YOUR INSTRUCTIONS:
Repeat all of the data precisely.

RECORDS FOR THIS TASK:
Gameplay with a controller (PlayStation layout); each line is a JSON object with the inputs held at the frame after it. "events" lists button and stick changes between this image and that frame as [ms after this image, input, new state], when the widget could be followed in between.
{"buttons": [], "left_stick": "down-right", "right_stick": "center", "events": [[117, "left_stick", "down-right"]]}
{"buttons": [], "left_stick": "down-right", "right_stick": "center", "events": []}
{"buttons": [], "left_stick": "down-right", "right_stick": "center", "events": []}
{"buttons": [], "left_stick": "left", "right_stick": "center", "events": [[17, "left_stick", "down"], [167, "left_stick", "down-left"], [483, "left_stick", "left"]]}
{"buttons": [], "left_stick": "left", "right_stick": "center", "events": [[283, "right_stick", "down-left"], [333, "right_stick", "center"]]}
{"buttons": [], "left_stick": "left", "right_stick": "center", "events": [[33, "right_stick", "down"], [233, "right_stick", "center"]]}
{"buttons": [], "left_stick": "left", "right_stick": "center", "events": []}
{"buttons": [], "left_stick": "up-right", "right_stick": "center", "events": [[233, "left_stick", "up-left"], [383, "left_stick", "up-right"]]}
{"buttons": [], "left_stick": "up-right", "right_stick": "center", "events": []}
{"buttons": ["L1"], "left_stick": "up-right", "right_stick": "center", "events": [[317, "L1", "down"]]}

WRITTEN ANSWER:
Gameplay with a controller (PlayStation layout); each line is a JSON object with the inputs held at the frame after it. "events" lists button and stick changes between this image and that frame as [ms after this image, input, new state], when the widget could be followed in between.
{"buttons": [], "left_stick": "down-right", "right_stick": "center", "events": [[117, "left_stick", "down-right"]]}
{"buttons": [], "left_stick": "down-right", "right_stick": "center", "events": []}
{"buttons": [], "left_stick": "down-right", "right_stick": "center", "events": []}
{"buttons": [], "left_stick": "left", "right_stick": "center", "events": [[17, "left_stick", "down"], [167, "left_stick", "down-left"], [483, "left_stick", "left"]]}
{"buttons": [], "left_stick": "left", "right_stick": "center", "events": [[283, "right_stick", "down-left"], [333, "right_stick", "center"]]}
{"buttons": [], "left_stick": "left", "right_stick": "center", "events": [[33, "right_stick", "down"], [233, "right_stick", "center"]]}
{"buttons": [], "left_stick": "left", "right_stick": "center", "events": []}
{"buttons": [], "left_stick": "up-right", "right_stick": "center", "events": [[233, "left_stick", "up-left"], [383, "left_stick", "up-right"]]}
{"buttons": [], "left_stick": "up-right", "right_stick": "center", "events": []}
{"buttons": ["L1"], "left_stick": "up-right", "right_stick": "center", "events": [[317, "L1", "down"]]}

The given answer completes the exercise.